## BEGIN Material provided

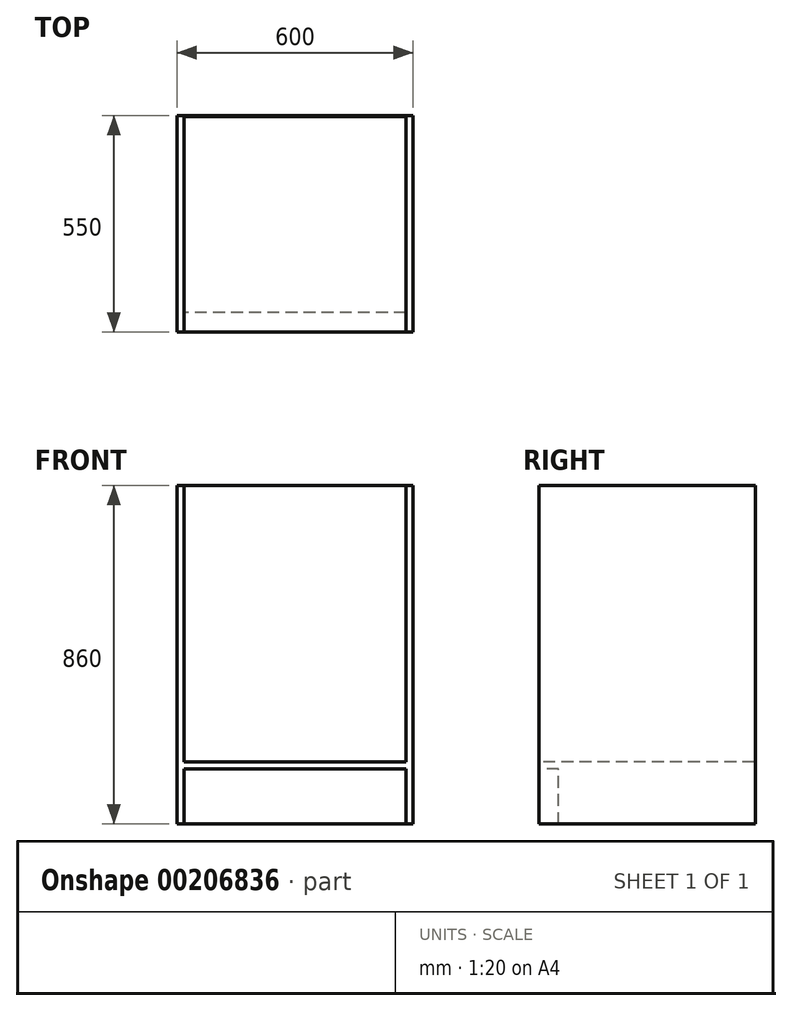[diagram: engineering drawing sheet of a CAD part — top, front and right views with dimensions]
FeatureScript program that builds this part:
annotation { "Feature Type Name" : "Feature", "Feature Type Description" : "" }
export const myFeature = defineFeature(function(context is Context, id is Id, definition is map)
    precondition{}
    {
        {
            var Q0;
            Q0=qCreatedBy(makeId("Top.planeOp"),FACE);
            var sketch = newSketch(context, id + "F0", { "sketchPlane" : qUnion([Q0])});
            skLineSegment(sketch, "E0.bottom", {"start": v(-518.83, 504.1) * mm, "end": v(81.17, 504.1) * mm});
            skLineSegment(sketch, "E0.top", {"start": v(-518.83, -45.9) * mm, "end": v(-500.83, -45.9) * mm});
            skLineSegment(sketch, "E0.left", {"start": v(-518.83, 504.1) * mm, "end": v(-518.83, -45.9) * mm});
            skLineSegment(sketch, "E0.right", {"start": v(81.17, 504.1) * mm, "end": v(81.17, -45.9) * mm});
            skLineSegment(sketch, "E1.bottom", {"start": v(-500.83, 501.1) * mm, "end": v(63.17, 501.1) * mm});
            skLineSegment(sketch, "E1.left", {"start": v(-500.83, 501.1) * mm, "end": v(-500.83, -45.9) * mm});
            skLineSegment(sketch, "E1.right", {"start": v(63.17, 501.1) * mm, "end": v(63.17, -45.9) * mm});
            skLineSegment(sketch, "E2.trimOffspring", {"start": v(63.17, -45.9) * mm, "end": v(81.17, -45.9) * mm});
            skSolve(sketch);
        }
        {
            var Q0;
            Q0=qCreatedBy(makeId("Top.planeOp"),FACE);
            var sketch = newSketch(context, id + "F1", { "sketchPlane" : qUnion([Q0])});
            skPoint(sketch, "E3.0", {"position": v(-518.83, 504.1) * mm});
            skLineSegment(sketch, "E4.0", {"start": v(-518.83, 504.1) * mm, "end": v(-518.83, -45.9) * mm});
            skLineSegment(sketch, "E5.0", {"start": v(-518.83, 504.1) * mm, "end": v(81.17, 504.1) * mm});
            skLineSegment(sketch, "E6.0", {"start": v(81.17, 504.1) * mm, "end": v(81.17, -45.9) * mm});
            skLineSegment(sketch, "E7", {"start": v(-518.83, -45.9) * mm, "end": v(81.17, -45.9) * mm});
            skSolve(sketch);
        }
        {
            var Q0;
            Q0=qSketchRegion(id+"F0",true);
            extrude(context, id + "F2", {"entities" : qUnion([Q0]), "depth" : 720 * mm});
        }
        {
            var Q0;
            Q0=qSketchRegion(id+"F1",true);
            extrude(context, id + "F3", {"entities" : qUnion([Q0]), "operationType" : NewBodyOperationType.ADD, "depth" : 18 * mm});
        }
        {
            var Q0;
            Q0=qCreatedBy(makeId("Top.planeOp"),FACE);
            var sketch = newSketch(context, id + "F4", { "sketchPlane" : qUnion([Q0])});
            skLineSegment(sketch, "E8.0", {"start": v(-518.83, 504.1) * mm, "end": v(-518.83, -45.9) * mm});
            skLineSegment(sketch, "E9.0", {"start": v(-518.83, 504.1) * mm, "end": v(81.17, 504.1) * mm});
            skLineSegment(sketch, "E10.0", {"start": v(81.17, 504.1) * mm, "end": v(81.17, -45.9) * mm});
            skLineSegment(sketch, "E11.0", {"start": v(-518.83, -45.9) * mm, "end": v(-500.83, -45.9) * mm});
            skLineSegment(sketch, "E12.0", {"start": v(63.17, -45.9) * mm, "end": v(81.17, -45.9) * mm});
            skLineSegment(sketch, "E13", {"start": v(63.17, -45.9) * mm, "end": v(63.17, 4.1) * mm});
            skLineSegment(sketch, "E14", {"start": v(63.17, 4.1) * mm, "end": v(-500.83, 4.1) * mm});
            skLineSegment(sketch, "E15", {"start": v(-500.83, 4.1) * mm, "end": v(-500.83, -45.9) * mm});
            skSolve(sketch);
        }
        {
            var Q0;
            Q0=qSketchRegion(id+"F4",true);
            extrude(context, id + "F5", {"entities" : qUnion([Q0]), "operationType" : NewBodyOperationType.ADD, "oppositeDirection" : true, "depth" : 140 * mm});
        }
    });
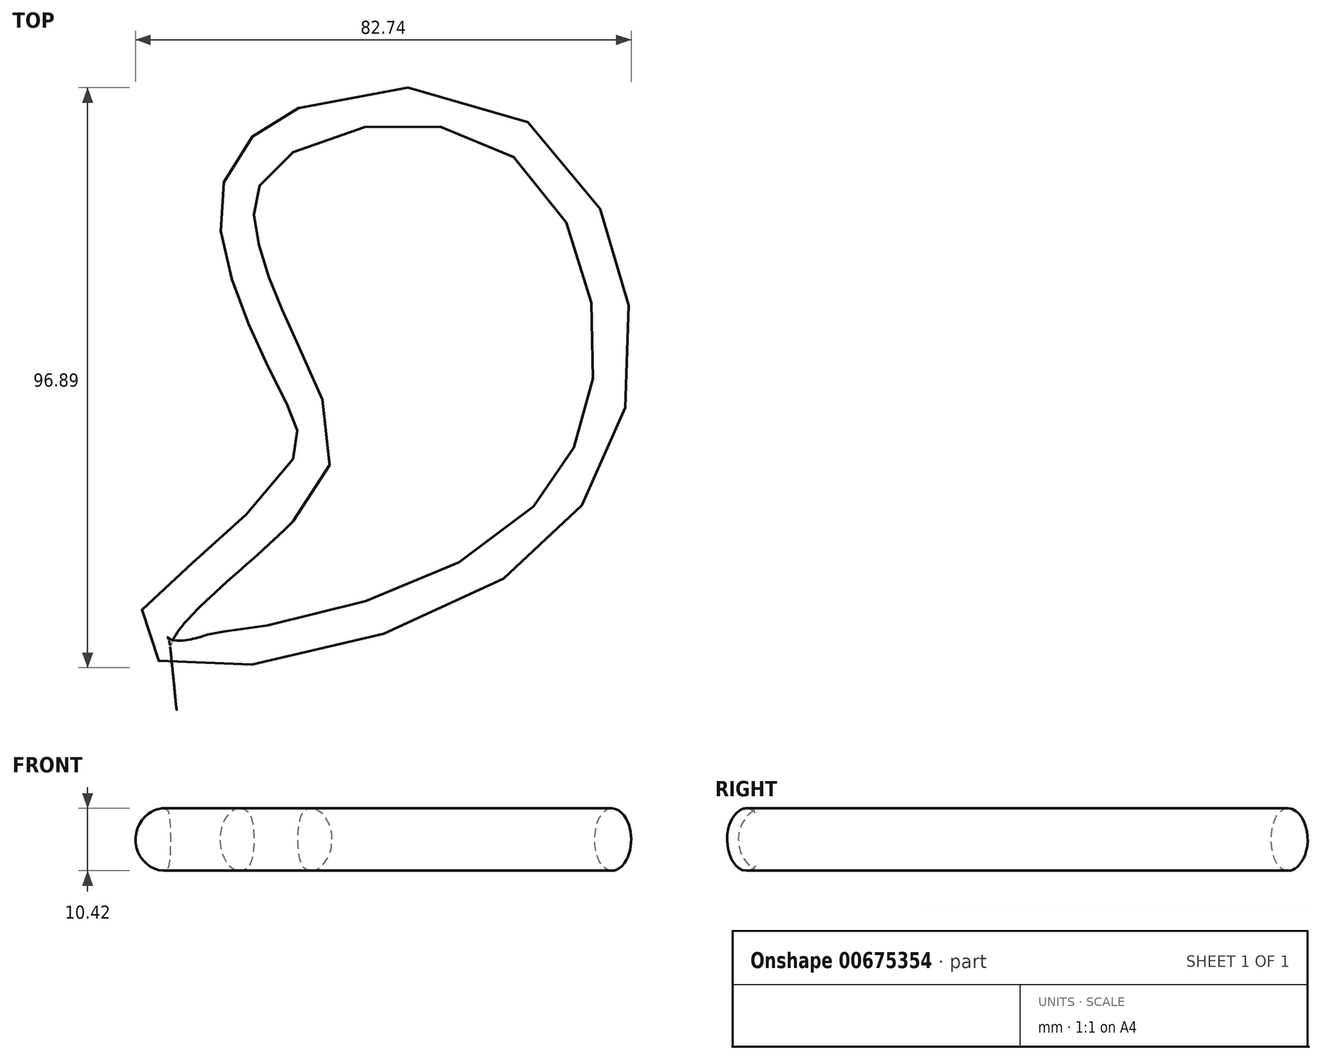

## END Material provided

__Directive__: List each line in the items above that contains the word "extrude".

__Expected answer__:
            extrude(context, id + "F2", {"entities" : qUnion([Q0]), "depth" : 720 * mm});
            extrude(context, id + "F3", {"entities" : qUnion([Q0]), "operationType" : NewBodyOperationType.ADD, "depth" : 18 * mm});
            extrude(context, id + "F5", {"entities" : qUnion([Q0]), "operationType" : NewBodyOperationType.ADD, "oppositeDirection" : true, "depth" : 140 * mm});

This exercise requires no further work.